You can find out more about the Five Wishes online at www.agingwithdignity.org. If you want to use this form for your advance directive, make sure that it’s accepted in your state and that it outlines your exact wishes and choices. If it’s not accepted as a legal advance directive in your state, it can still help you think about these important decisions. A completed form can also serve as a guide for your loved ones. But for legal coverage, you would still need to appoint someone as your agent and/or write a living will.
“Do Not Resuscitate” orders
Resuscitation means an attempt by medical staff to re-start your heart and breathing, such as CPR. In some cases they may also use life-sustaining devices such as breathing machines. (See “What is a life-sustaining medical treatment?” in the section called “Frequently asked questions.”)
In the hospital: A “Do Not Resuscitate” or DNR order means that if you stop breathing or your heart stops, nothing will be done to try to keep you alive. A DNR order allows natural death and is sometimes called an “Allow Natural Death” order. If you are in the hospital, you can ask your doctor to add a DNR order to your medical record. You would only ask for this if you didn’t want the hospital staff to try to revive you if your heart or breathing stopped. Some hospitals require a new DNR order each time you are admitted, so you may have to ask every time you go into the hospital. But remember that this DNR order is only good while you are in the hospital. Outside the hospital, it’s a little more difficult.
Outside the hospital: Some states have an advance directive that’s called a Do Not Attempt Resuscitation (DNAR) or special Do Not Resuscitate (DNR) order for use outside the hospital. The non-hospital DNR or DNAR is intended for Emergency Medical Service (EMS) teams, who answer 911 calls and are usually required to try to revive and prolong life in every way they can. Even though families expecting a death are advised to call other sources for help when the patient dies, a moment of uncertainty sometimes results in a 911 call. This can mean unwanted measures are used. The non-hospital DNR or DNAR order offers a way for patients to refuse the full resuscitation effort in advance, even if EMS is called. It must be signed by both the patient and the doctor.

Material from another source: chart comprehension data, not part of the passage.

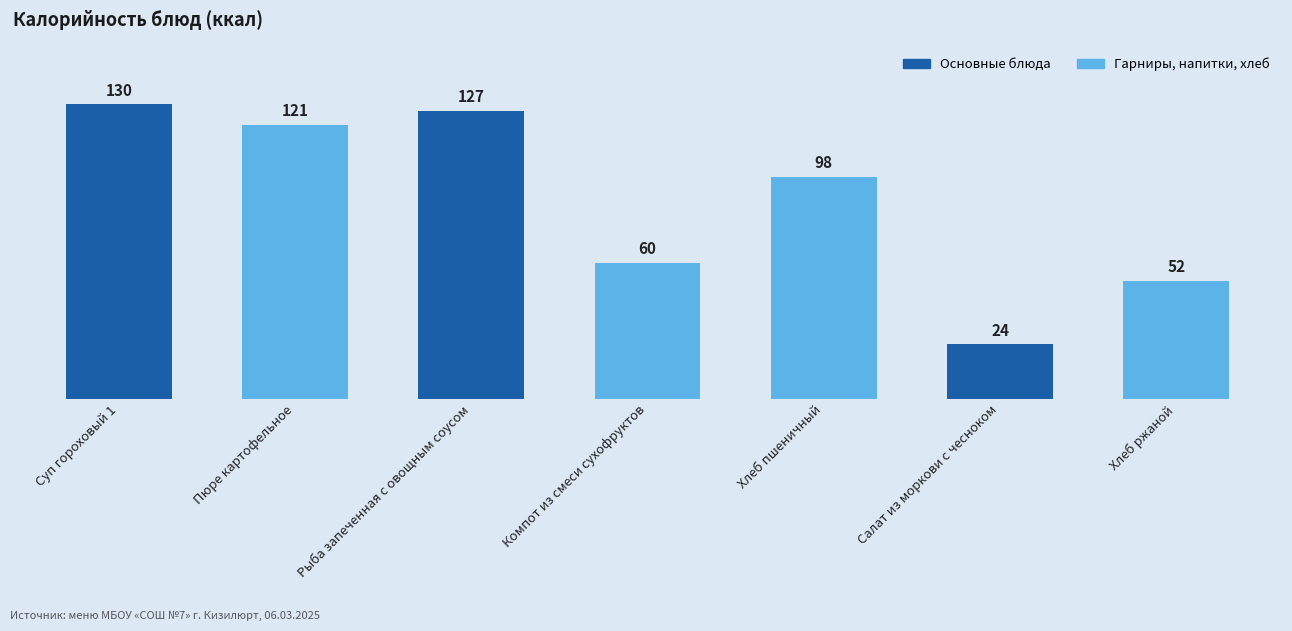

Are the bars grouped side by side (vs. stacked)?

No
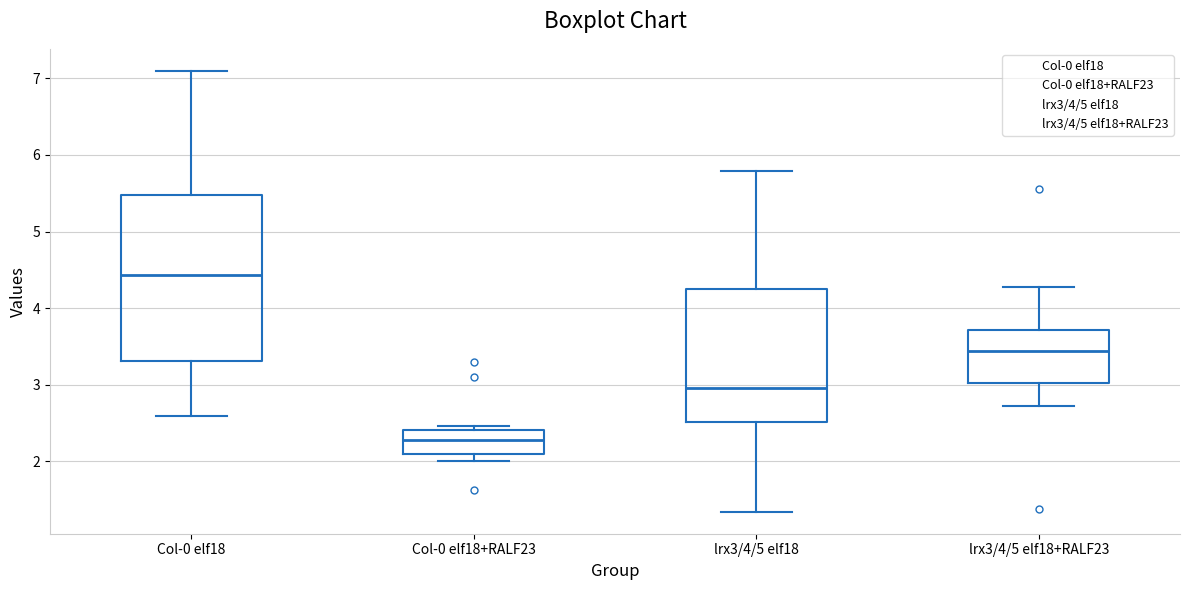

Reading left to right, transcribe this box plot: for each box, give where its median line is, the range the box spans, and where its two whiskers end, as read against the y-axis. The values are not printed on the chart, so give them approximately, as read against the axis.

Col-0 elf18: median 4.4, box 3.3 to 5.5, whiskers 2.6 to 7.1
Col-0 elf18+RALF23: median 2.3, box 2.1 to 2.4, whiskers 2.0 to 2.5
lrx3/4/5 elf18: median 3.0, box 2.5 to 4.2, whiskers 1.3 to 5.8
lrx3/4/5 elf18+RALF23: median 3.4, box 3.0 to 3.7, whiskers 2.7 to 4.3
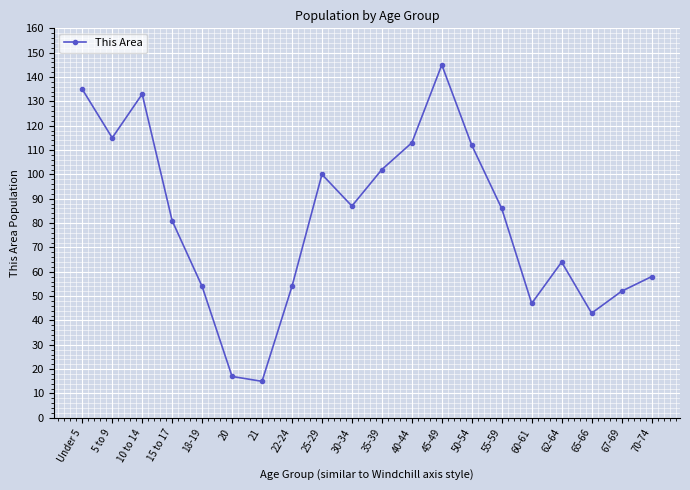

What value does the data have at 50-54, to the nearest 5?

110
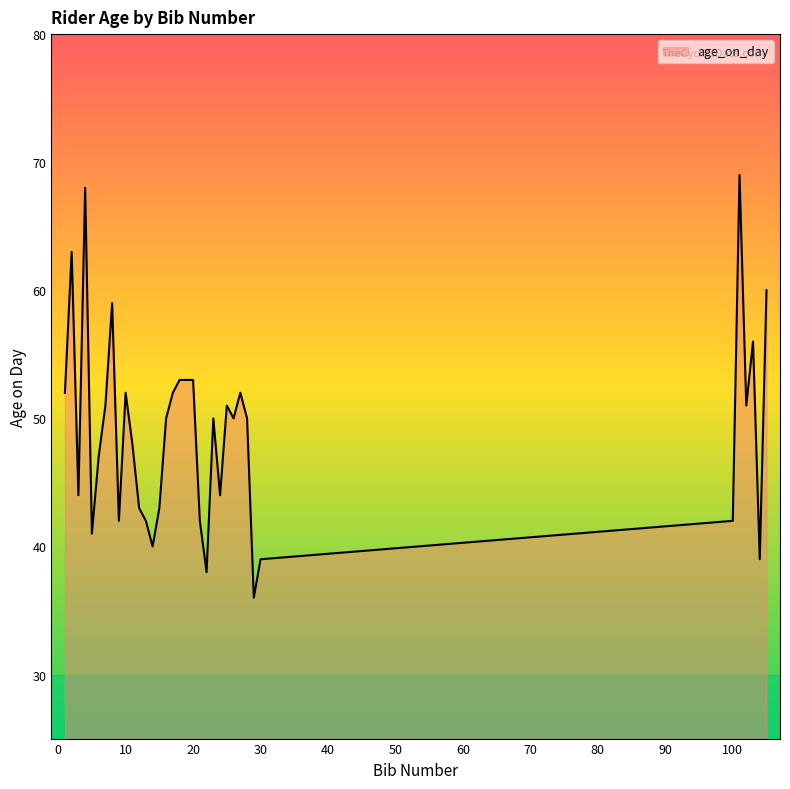

What is the maximum value shown in the chart?

69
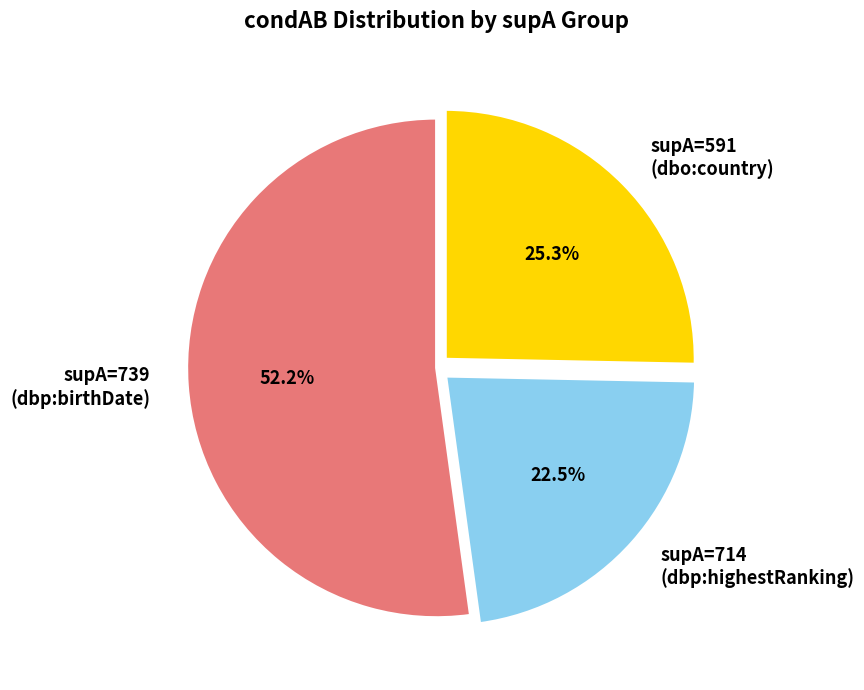

What percentage do supA=714 (dbp:highestRanking) and supA=739 (dbp:birthDate) together represent?

74.7%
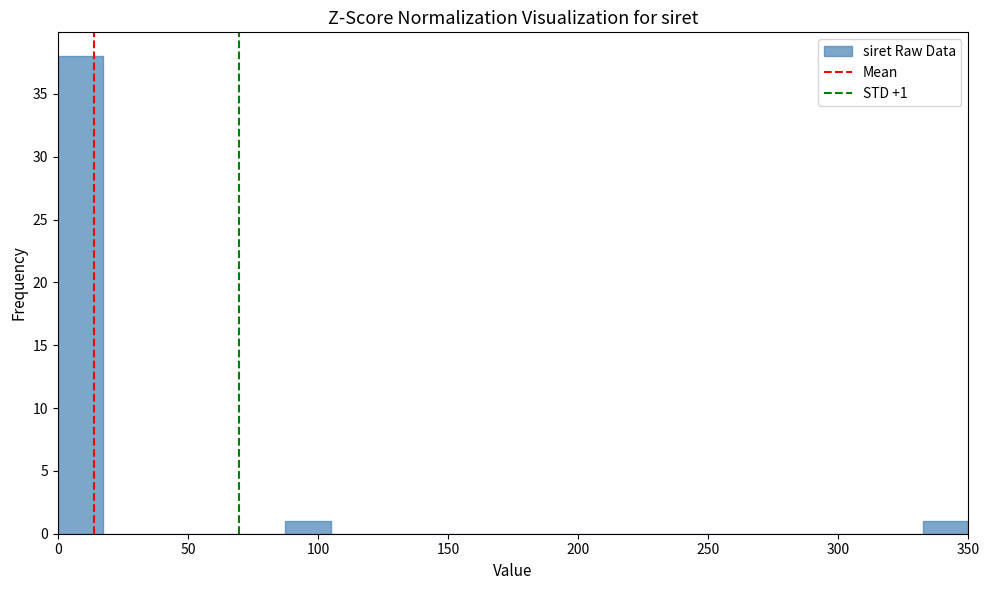

Around what value on the x-axis is the tallest bar? Give the approximate position of its centre, as read against the axis.

10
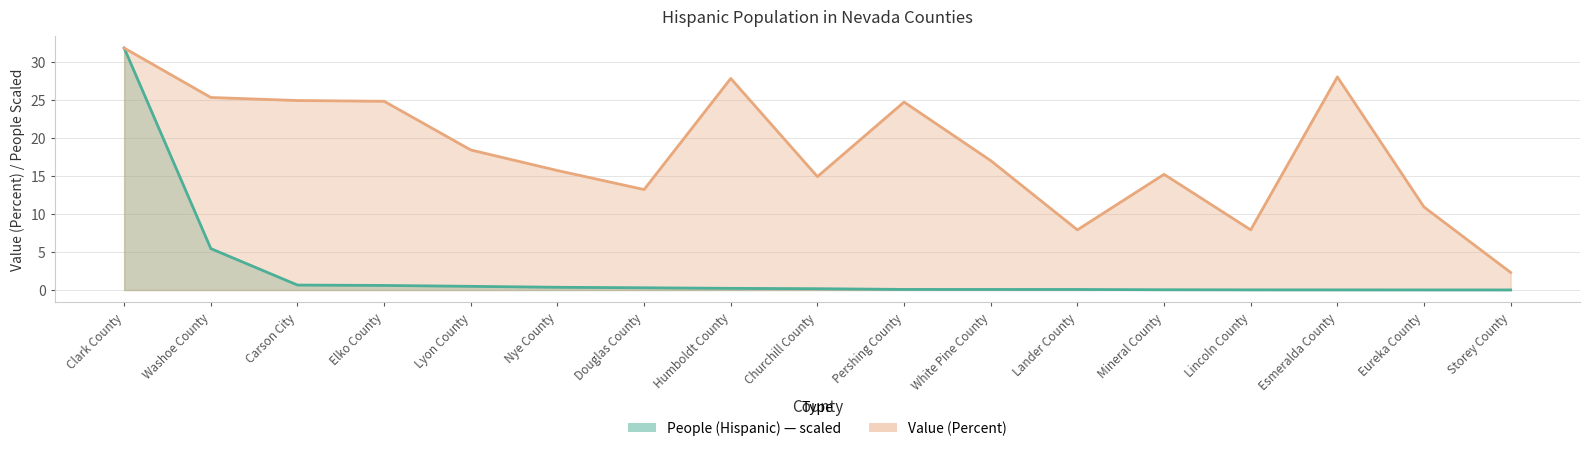

What position from the left is Clark County?

1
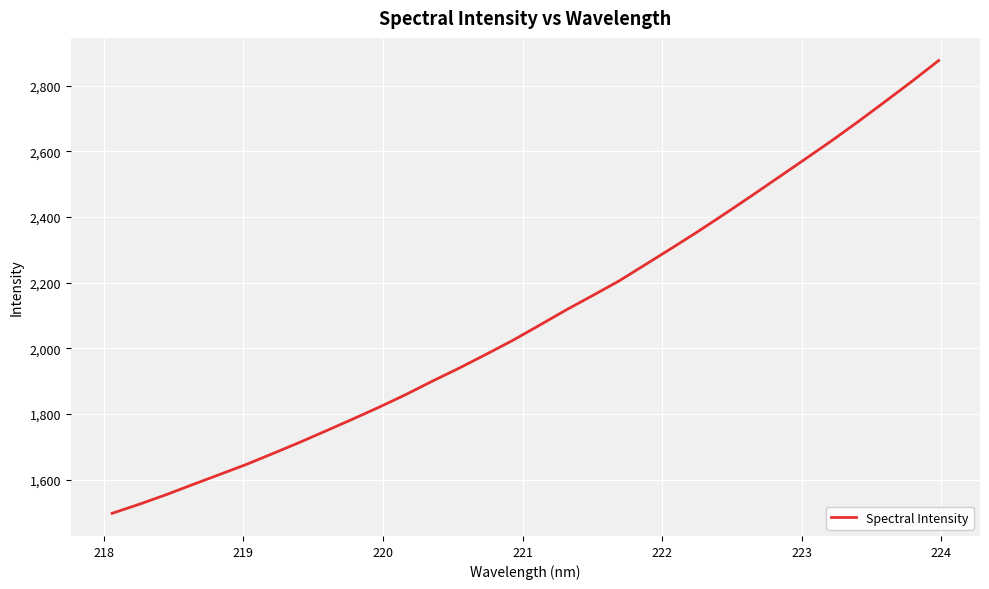

Reading right to left, what are all the values shown in this chart?

2876.0	2812.9	2751.7	2691.4	2632.9	2576.8	2521.1	2465.6	2410.9	2357.5	2305.9	2255.3	2204.9	2160.1	2116.0	2069.3	2023.5	1981.0	1939.4	1900.0	1859.0	1820.6	1784.0	1748.2	1712.8	1678.9	1645.7	1615.0	1584.6	1553.7	1524.8	1497.7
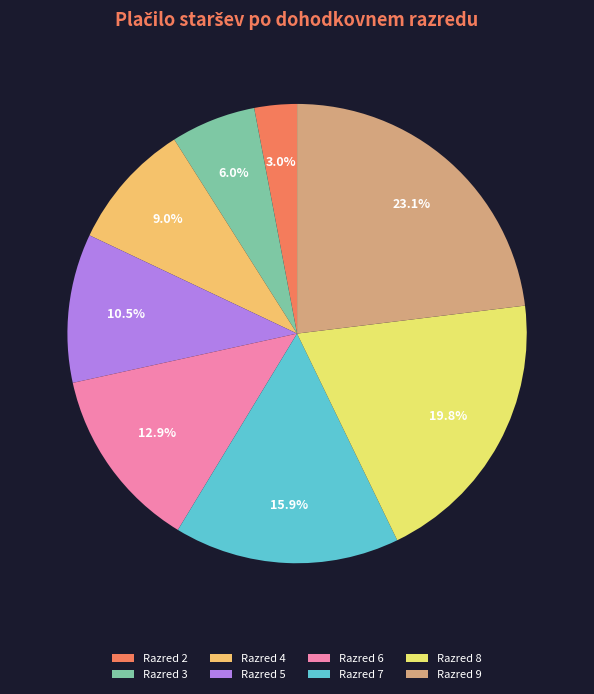

Count the number of slices in the pie.

8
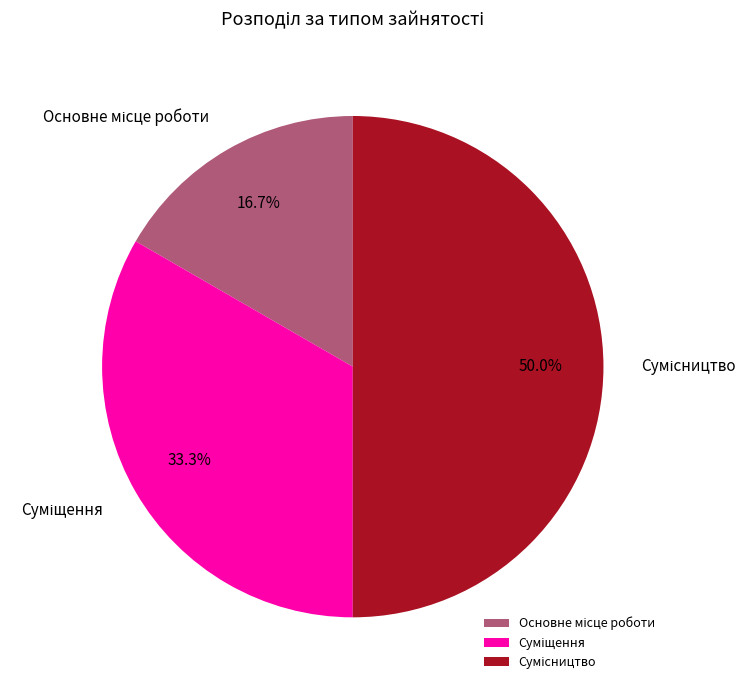

How many segments does this pie chart have?

3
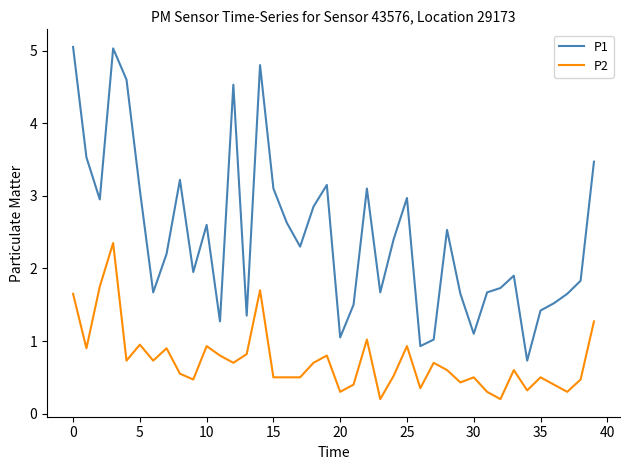

Which series has the widest spread of values?

P1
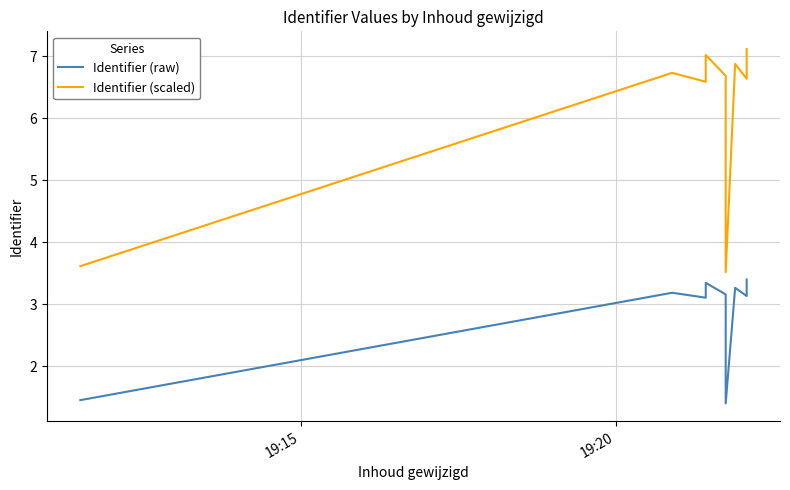

How many data points in Identifier (raw) are above 3?

7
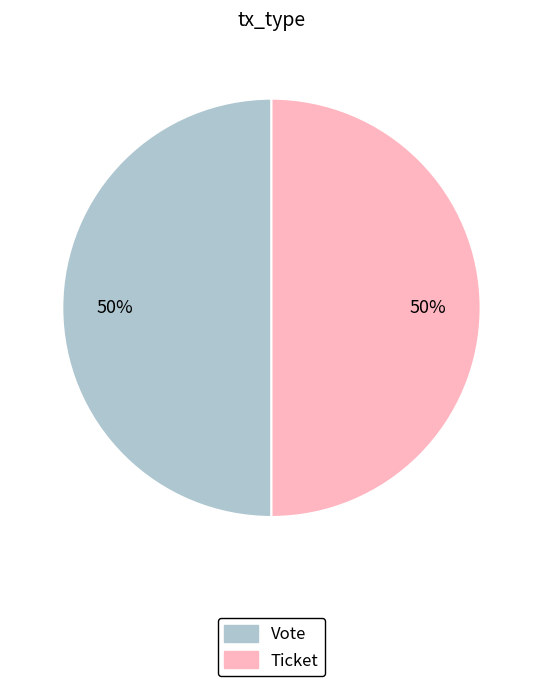

Approximately how many times larger is the value at Vote compared to Ticket?

1.0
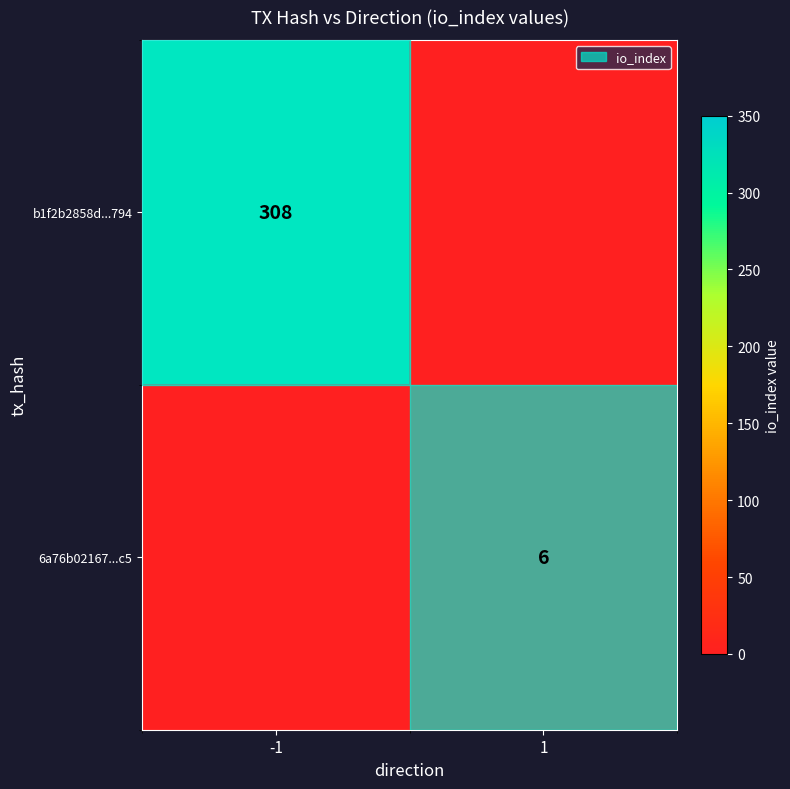

At 1, list the series in order from smallest to largest.

b1f2b2858d...794, 6a76b02167...c5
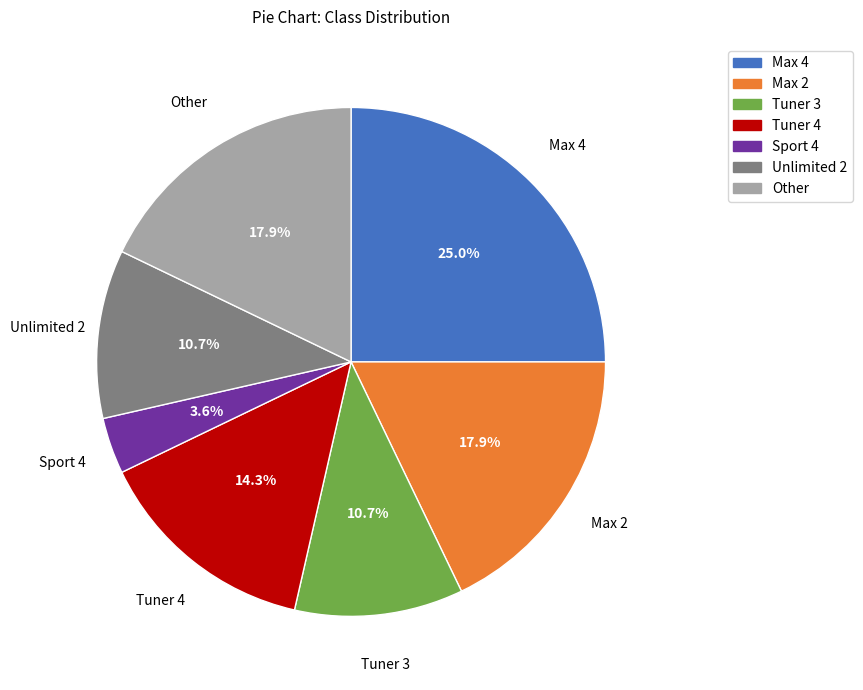

To the nearest percent, what is the difference between the Sport 4 and Tuner 4 slice percentages?

11%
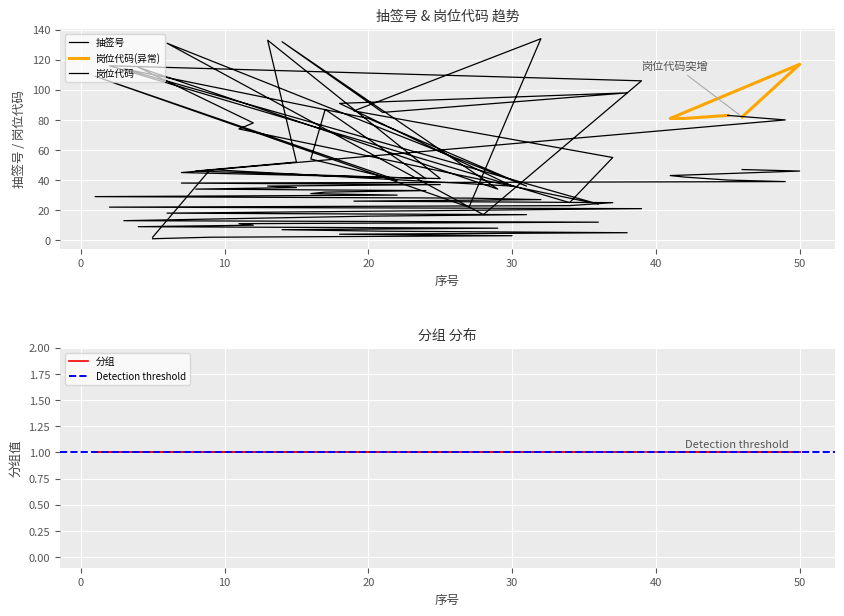

What is the spread (max minus min) of values at 17?

86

Physician Orders for Life-Sustaining Treatment
Physician Orders for Life-Sustaining Treatment (POLST) is not an advance directive, but a set of specific medical orders that a seriously ill person can fill in and ask their doctor to sign. The POLST is kept with you, and can be used in different health care settings. Emergency personnel – like paramedics, EMTs, and emergency room doctors – must follow these orders. Without a POLST form, emergency care staff are generally required to provide every possible treatment to keep you alive. POLST is available in few states so far. You can find out if your state is included and learn more at www.polst.org.
If you could become pregnant, you should also very clearly state your decisions in case something happens during pregnancy. Whether the health care provider will honor your decisions at this time depends on the following:
- The risks to both you and the fetus
- How far along you are in the pregnancy
- The policies of the doctors and health care facilities involved
In most cases, if you are in the second or third trimester of pregnancy, your doctors will give all the medical care they think is necessary to keep you and the fetus alive.